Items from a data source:
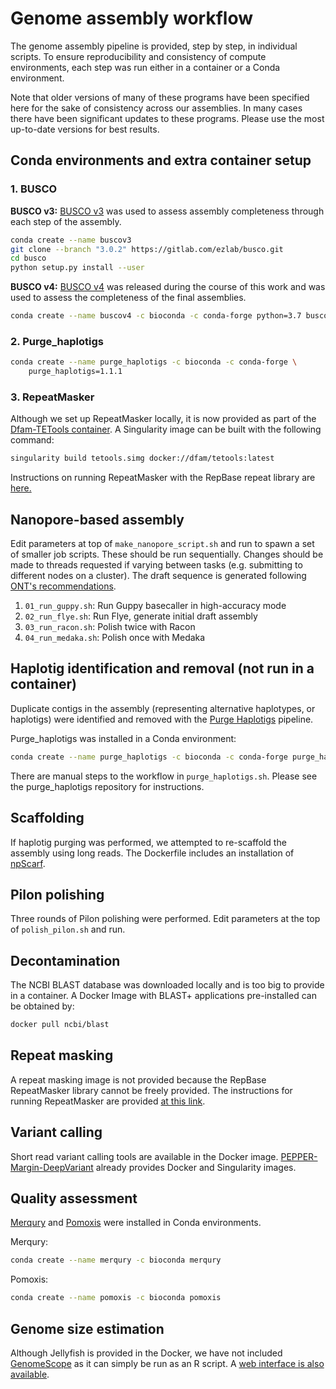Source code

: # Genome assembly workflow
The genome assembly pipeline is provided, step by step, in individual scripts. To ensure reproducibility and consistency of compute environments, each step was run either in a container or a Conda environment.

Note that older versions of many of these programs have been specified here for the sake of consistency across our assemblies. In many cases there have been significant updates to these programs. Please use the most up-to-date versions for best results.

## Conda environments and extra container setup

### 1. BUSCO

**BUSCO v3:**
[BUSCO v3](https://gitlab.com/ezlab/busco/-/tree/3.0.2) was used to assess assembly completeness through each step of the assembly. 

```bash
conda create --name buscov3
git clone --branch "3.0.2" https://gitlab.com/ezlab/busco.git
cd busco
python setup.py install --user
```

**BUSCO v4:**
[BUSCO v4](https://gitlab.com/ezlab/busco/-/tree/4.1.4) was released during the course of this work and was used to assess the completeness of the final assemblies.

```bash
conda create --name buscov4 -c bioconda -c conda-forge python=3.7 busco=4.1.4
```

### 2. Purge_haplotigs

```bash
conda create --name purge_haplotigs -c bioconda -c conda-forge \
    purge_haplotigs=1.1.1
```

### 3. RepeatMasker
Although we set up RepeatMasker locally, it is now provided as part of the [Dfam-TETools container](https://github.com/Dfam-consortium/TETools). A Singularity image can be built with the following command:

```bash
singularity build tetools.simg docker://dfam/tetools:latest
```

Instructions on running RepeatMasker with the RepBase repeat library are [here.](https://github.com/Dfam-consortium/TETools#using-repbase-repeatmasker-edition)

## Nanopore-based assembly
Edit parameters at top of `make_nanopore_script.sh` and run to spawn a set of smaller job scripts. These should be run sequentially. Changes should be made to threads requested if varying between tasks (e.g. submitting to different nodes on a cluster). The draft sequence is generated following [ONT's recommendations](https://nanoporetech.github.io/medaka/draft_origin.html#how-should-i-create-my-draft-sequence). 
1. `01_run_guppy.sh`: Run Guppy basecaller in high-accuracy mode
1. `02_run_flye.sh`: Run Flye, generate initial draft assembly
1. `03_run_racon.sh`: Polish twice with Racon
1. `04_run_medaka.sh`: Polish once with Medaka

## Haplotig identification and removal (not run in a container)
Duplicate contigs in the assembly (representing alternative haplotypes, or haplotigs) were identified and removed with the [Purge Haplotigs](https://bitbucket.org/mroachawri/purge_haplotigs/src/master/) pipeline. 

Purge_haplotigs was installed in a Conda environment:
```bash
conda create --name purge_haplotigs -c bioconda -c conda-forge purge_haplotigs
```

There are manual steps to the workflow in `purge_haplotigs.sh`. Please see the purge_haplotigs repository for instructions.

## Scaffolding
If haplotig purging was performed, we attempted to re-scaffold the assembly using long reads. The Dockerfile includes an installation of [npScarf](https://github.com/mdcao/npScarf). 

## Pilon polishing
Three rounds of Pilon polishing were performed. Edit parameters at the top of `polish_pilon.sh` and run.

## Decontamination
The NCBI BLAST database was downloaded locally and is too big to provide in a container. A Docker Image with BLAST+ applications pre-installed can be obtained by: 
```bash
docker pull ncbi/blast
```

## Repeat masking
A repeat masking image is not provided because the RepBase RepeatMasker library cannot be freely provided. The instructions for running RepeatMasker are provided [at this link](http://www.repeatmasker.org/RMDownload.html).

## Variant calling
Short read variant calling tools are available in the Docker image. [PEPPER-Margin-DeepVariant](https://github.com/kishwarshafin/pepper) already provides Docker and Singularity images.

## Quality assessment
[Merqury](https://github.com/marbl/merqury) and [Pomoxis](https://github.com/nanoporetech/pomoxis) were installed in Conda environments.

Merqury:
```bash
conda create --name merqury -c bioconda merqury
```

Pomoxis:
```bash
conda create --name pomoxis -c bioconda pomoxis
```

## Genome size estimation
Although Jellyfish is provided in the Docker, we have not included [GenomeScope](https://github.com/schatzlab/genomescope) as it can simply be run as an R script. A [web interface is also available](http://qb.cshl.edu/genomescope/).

--

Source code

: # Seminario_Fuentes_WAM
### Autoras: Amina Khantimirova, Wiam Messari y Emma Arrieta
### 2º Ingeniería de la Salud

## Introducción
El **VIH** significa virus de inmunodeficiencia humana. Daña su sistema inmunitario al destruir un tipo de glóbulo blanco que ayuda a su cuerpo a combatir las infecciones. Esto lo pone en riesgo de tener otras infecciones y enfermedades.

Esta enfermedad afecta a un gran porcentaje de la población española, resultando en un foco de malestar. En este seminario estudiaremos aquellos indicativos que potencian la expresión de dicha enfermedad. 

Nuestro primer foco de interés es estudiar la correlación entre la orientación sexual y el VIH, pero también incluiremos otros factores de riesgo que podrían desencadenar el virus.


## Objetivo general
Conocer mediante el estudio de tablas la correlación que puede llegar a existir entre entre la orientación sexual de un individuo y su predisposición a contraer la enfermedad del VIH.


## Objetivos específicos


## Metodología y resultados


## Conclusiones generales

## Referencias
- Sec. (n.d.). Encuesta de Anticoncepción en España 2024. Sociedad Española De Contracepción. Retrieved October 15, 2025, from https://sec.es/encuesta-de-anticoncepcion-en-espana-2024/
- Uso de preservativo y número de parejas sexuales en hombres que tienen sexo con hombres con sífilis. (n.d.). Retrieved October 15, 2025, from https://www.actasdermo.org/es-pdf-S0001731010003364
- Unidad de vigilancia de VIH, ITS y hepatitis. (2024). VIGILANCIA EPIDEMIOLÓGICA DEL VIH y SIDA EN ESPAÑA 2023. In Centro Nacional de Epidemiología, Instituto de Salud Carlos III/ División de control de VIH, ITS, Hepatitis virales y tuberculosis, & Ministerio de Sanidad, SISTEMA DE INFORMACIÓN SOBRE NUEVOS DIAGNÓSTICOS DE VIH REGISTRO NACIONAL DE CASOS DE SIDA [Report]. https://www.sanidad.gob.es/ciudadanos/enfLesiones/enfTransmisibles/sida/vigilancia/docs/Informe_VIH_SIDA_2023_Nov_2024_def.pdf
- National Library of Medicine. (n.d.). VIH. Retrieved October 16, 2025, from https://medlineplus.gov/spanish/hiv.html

---

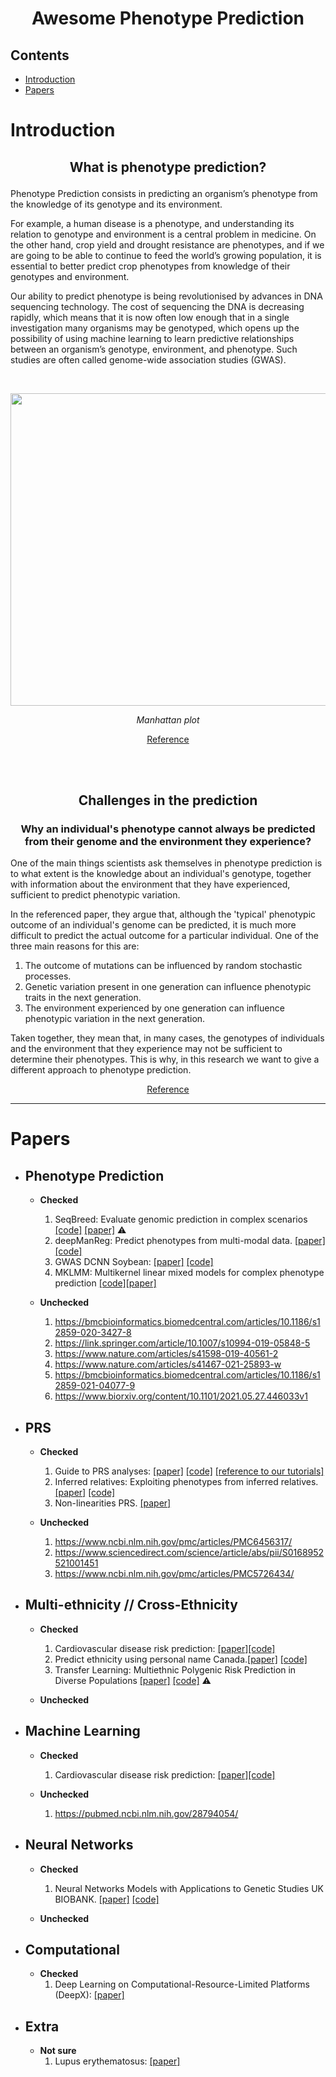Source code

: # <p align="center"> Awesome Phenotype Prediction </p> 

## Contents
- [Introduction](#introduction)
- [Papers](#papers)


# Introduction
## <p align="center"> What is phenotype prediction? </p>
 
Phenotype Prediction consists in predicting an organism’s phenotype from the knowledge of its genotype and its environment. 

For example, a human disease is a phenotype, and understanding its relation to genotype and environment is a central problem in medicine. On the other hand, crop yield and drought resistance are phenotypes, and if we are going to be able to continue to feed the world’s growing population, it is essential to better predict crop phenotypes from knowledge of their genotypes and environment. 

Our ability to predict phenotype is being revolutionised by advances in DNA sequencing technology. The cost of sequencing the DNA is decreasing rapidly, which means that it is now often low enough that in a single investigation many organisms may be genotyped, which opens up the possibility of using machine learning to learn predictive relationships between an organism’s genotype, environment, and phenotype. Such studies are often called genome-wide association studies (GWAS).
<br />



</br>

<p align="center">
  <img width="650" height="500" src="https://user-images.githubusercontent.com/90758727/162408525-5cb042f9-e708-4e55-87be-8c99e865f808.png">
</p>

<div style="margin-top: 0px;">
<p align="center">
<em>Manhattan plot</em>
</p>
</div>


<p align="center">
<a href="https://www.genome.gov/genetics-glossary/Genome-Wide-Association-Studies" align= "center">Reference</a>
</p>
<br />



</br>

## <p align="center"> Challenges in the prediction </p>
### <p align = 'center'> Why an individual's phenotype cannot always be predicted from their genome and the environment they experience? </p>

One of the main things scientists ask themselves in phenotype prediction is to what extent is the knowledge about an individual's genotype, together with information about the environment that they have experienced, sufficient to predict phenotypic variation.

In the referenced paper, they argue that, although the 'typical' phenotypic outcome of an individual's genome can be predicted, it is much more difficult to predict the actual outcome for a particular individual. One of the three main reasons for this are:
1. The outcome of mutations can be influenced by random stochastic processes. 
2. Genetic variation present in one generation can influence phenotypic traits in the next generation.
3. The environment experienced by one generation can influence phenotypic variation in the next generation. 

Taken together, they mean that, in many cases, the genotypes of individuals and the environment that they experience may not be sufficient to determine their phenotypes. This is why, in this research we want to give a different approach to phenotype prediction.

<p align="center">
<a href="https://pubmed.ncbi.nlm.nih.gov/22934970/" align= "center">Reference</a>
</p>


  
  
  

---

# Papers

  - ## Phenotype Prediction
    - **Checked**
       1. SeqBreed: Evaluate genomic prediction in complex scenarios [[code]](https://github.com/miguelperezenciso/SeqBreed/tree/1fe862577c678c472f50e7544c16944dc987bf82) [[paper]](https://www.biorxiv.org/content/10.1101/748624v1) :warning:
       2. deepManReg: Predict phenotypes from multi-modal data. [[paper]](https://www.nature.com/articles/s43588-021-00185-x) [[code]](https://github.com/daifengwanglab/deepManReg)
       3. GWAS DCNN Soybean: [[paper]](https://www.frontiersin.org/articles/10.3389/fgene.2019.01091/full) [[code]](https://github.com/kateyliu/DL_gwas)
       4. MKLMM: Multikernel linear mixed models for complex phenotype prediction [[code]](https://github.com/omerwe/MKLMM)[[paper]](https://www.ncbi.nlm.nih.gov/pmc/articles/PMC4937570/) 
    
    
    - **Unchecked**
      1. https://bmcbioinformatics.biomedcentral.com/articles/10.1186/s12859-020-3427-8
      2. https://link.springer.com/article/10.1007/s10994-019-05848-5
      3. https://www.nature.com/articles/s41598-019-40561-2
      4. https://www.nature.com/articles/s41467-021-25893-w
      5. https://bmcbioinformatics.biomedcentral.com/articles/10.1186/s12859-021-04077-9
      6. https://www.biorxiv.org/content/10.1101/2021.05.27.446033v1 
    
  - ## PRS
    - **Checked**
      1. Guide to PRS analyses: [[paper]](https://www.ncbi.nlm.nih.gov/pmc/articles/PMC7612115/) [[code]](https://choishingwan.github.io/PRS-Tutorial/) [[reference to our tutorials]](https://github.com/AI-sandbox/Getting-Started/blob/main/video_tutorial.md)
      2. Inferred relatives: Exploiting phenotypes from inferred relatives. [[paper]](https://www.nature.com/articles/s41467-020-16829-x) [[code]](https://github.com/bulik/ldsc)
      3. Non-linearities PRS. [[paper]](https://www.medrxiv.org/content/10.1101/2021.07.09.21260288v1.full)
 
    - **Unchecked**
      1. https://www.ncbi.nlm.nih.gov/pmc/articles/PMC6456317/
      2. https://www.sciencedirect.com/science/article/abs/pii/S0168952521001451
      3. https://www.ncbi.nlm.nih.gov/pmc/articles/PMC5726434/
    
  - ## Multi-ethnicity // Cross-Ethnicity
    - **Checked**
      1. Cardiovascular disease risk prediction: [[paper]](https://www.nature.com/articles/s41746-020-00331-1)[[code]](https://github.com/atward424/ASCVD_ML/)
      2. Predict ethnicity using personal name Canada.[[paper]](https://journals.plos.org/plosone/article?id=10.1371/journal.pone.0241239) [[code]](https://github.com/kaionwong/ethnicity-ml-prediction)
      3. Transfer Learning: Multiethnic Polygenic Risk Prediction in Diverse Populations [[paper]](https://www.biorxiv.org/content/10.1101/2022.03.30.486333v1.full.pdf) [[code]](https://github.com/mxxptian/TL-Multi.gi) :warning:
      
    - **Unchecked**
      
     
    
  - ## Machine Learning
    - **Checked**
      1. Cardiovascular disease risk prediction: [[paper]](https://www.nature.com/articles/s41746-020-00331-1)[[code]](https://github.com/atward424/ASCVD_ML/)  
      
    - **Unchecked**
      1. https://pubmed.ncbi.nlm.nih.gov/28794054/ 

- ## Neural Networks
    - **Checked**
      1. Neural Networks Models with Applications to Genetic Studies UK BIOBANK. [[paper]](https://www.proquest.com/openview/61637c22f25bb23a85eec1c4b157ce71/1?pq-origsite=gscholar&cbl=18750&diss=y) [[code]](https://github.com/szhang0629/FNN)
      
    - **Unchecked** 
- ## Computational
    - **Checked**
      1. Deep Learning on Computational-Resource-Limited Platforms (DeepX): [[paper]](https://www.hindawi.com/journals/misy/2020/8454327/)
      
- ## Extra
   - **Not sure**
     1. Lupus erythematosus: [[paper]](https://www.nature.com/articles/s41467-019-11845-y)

ABOUT THIS TASK: Pull out every line of the records that includes the string "biorxiv".

OUTPUT:
       1. SeqBreed: Evaluate genomic prediction in complex scenarios [[code]](https://github.com/miguelperezenciso/SeqBreed/tree/1fe862577c678c472f50e7544c16944dc987bf82) [[paper]](https://www.biorxiv.org/content/10.1101/748624v1) :warning:
      6. https://www.biorxiv.org/content/10.1101/2021.05.27.446033v1 
      3. Transfer Learning: Multiethnic Polygenic Risk Prediction in Diverse Populations [[paper]](https://www.biorxiv.org/content/10.1101/2022.03.30.486333v1.full.pdf) [[code]](https://github.com/mxxptian/TL-Multi.gi) :warning:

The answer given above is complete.